Monday, September 29, 2008

"Shale Wars"

Well, it seems as though our Dear Leaderstm are ready to put us on the hook for $700 billion to get us out of the mess they got us into. This was $700 billion we could ill afford, what with the budget already looking like a disaster with the entitlement programs, (SS, Medicare, Medicaid) and interest on the national debt preventing politicians from being able to make any significant cuts in spending. Whacking earmarks is fine, and a good start, but the reality of the situation is that if every single earmark disappeared today, we'd still be in a fiscal crisis.

We could whack items such as most foreign aid, (every single buck we send to Africa is a waste, to include the $ 65+ billion we've dumped on Egypt over the years), and agricultural subsidies to include ethanol, but still the only effective long term solution is to increase revenue.

That means taxes.
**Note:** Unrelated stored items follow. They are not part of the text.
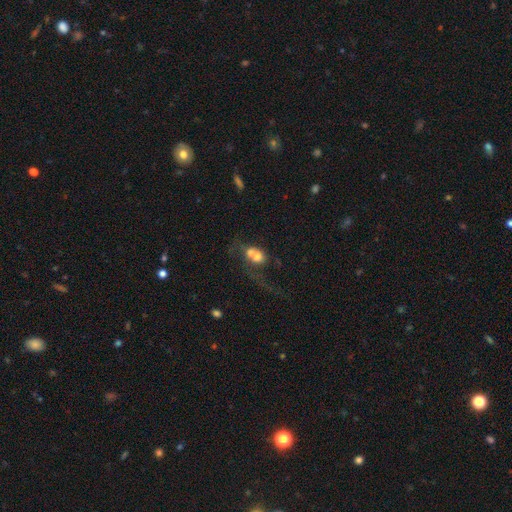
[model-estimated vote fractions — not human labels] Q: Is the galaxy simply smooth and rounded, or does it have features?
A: smooth — 57%.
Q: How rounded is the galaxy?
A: round — 66%.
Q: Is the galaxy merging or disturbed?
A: merger — 69%.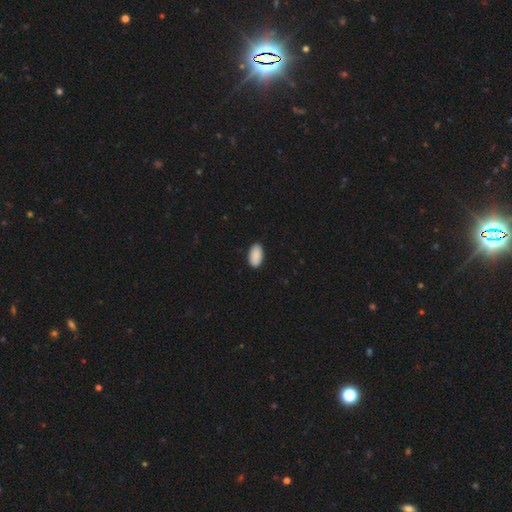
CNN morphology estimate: Smooth or featured? Predicted: smooth (p=0.91). How rounded? Predicted: in between (p=0.96). Merging? Predicted: none (p=0.89).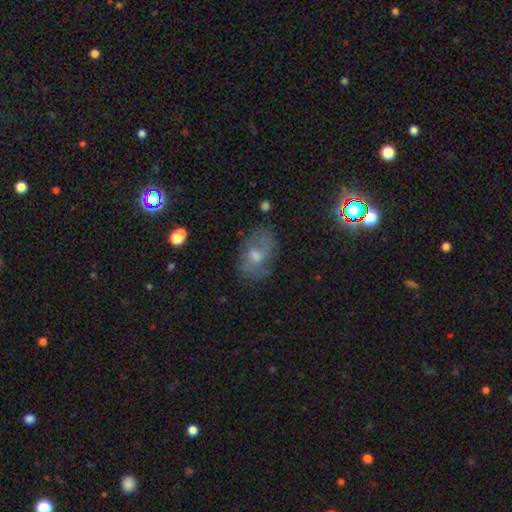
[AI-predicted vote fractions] Overall: featured or disk (44%; smooth 39%). Merging: none (66%).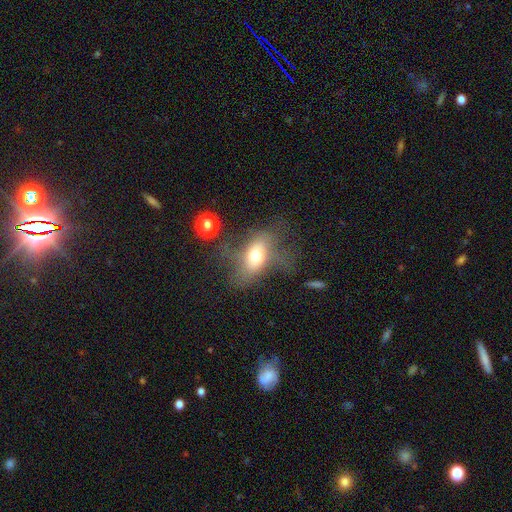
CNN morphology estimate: Smooth or featured?
  - smooth: 59% *
  - featured or disk: 29%
  - star or artifact: 12%
How rounded?
  - in between: 81% *
  - round: 14%
  - cigar-shaped: 5%
Merging?
  - none: 38% *
  - major disturbance: 34%
  - minor disturbance: 24%
  - merger: 4%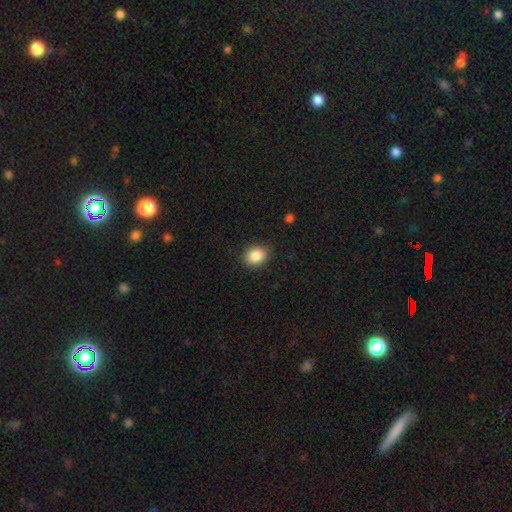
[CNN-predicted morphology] Smooth or featured?
  - smooth: 88% *
  - star or artifact: 8%
  - featured or disk: 4%
How rounded?
  - in between: 52% *
  - round: 47%
  - cigar-shaped: 1%
Merging?
  - none: 89% *
  - minor disturbance: 8%
  - major disturbance: 2%
  - merger: 1%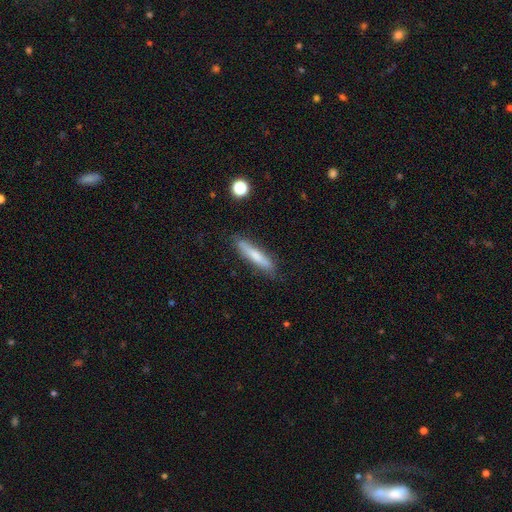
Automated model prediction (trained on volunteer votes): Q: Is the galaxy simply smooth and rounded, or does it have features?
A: smooth — 64%.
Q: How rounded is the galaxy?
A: cigar-shaped — 90%.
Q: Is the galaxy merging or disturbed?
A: none — 83%.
I am no economist, but it seems to me that we should be able to locate the sweet spot on the Laffer Curve, and set the rates accordingly. There are a host of other tax issues to be addressed, but they are fodder for another day.

No, what we need are brand new sources of revenue. Allow me to propose one. There are others, but this would seem to be both the most lucrative, and simplest to implement.

Drill like hell, mine domestic oil shale, and tax it. I call it a tax, though it will most likely be referred to as a "royalty." I recommend that the royalty rate be a fixed amount per barrel, not a percentage, as it will remove uncertainty on the producers' part, and I do not want to see the government having an interest in raising the price of oil to increase revenues. The rate can be adjusted for inflation if needed.

Known oil shale deposits in the U.S. are thought to amount to over 1.5 trillion barrels of oil. That is as great as the known global reserves of crude oil, and about five times what the Saudis have.

Let's say the Feds tax it at only $20/bbl. That is $30 trillion dollars. Collect those revenues over 30 years, just to make the math easy, and we're looking at a cool trillion a year. Last year the Federal government spent roughly $2.7 trillion. More than a third of our current expenses could be brand new, previously uncollected, revenue.

The only problem with this dream scenario is that we don't use nearly that much oil annually. We currently use only about 8 billion bbls. annually, so at current rates of consumption, we wouldn't suck up all that oil shale (and gather that tax revenue) for 187 years! What oil crisis? Sell a bunch of it to China and India, and we've still got 50 years to transition to a nuclear power based economy.

This is why T. Boone Pickens is completely full of it when he starts touting wind with this "we've only got 3% of the global oil reserve" sleight-of-hand. Sure we may only have that much oil, but we've got all the fossil fuel we need for a good long time.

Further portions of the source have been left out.